Python 2.7 - Unable to correctly decode email subject-header line

I'm using Python 2.7, and I am trying to properly decode the subject header line of an email. The source of the email is:

Subject: =?UTF-8?B?VGkgw6ggcGlhY2l1dGEgbGEgZGVtbz8gU2NvcHJpIGFsdHJlIG4=?=

I use the function decode_header(header) from the email.header library, and the result is:

[('Ti \xc3\xa8 piaciuta la demo? Scopri altre n', 'utf-8')]

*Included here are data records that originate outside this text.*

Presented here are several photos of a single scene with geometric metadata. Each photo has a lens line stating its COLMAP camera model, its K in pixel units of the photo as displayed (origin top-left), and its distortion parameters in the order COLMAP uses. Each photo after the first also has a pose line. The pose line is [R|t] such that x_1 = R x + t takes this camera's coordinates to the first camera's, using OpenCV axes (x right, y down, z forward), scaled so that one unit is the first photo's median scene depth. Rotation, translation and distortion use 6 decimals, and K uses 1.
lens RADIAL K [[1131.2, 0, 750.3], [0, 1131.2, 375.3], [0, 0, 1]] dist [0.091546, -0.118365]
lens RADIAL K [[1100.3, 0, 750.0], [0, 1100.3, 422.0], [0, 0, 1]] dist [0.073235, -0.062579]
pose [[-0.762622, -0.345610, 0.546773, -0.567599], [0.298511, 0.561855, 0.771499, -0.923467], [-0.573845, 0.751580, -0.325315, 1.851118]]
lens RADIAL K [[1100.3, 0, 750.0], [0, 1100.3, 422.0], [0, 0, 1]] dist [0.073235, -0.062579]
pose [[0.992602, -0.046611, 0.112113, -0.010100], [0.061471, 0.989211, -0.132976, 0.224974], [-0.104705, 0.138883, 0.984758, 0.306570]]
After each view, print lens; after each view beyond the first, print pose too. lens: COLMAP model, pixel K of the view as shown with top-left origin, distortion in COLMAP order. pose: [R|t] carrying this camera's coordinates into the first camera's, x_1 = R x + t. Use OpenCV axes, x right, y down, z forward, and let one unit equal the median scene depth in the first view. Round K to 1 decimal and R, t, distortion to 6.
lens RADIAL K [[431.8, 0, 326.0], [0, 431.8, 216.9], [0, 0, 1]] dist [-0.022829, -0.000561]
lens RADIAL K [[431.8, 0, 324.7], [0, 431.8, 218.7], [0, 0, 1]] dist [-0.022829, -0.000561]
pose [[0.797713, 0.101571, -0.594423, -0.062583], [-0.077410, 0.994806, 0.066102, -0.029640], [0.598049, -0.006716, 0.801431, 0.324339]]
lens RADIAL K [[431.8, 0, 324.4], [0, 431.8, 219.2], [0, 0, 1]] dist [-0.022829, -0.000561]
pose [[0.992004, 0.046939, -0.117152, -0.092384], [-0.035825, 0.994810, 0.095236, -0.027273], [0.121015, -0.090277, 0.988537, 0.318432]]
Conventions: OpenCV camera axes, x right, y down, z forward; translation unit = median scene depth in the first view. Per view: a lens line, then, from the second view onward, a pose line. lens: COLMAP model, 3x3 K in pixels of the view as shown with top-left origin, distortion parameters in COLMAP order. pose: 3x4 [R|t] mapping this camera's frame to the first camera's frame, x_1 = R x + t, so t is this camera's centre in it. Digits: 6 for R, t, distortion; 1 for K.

The 'xc3\xa8' part should match the 'è' character, but it is not correctly decoded/showed.
Another example:

Subject: =?iso-8859-1?Q?niccol=F2_cop?= =?iso-8859-1?Q?ernico?=


[('niccol\xf2 copernico', 'iso-8859-1')]

How can I obtain the correct string?


You are getting the correct string. It's just encoded (using UTF-8 in the first case, and iso-8895-1 in the second); you need to decode it to get the actual unicode string.

For example:

>>> print unicode('Ti \xc3\xa8 piaciuta la demo? Scopri altre n', 'utf-8')
Ti è piaciuta la demo? Scopri altre n


>>> print unicode('niccol\xf2 copernico', 'iso-8859-1')
niccolò copernico

That's why you get back both the header data and the encoding.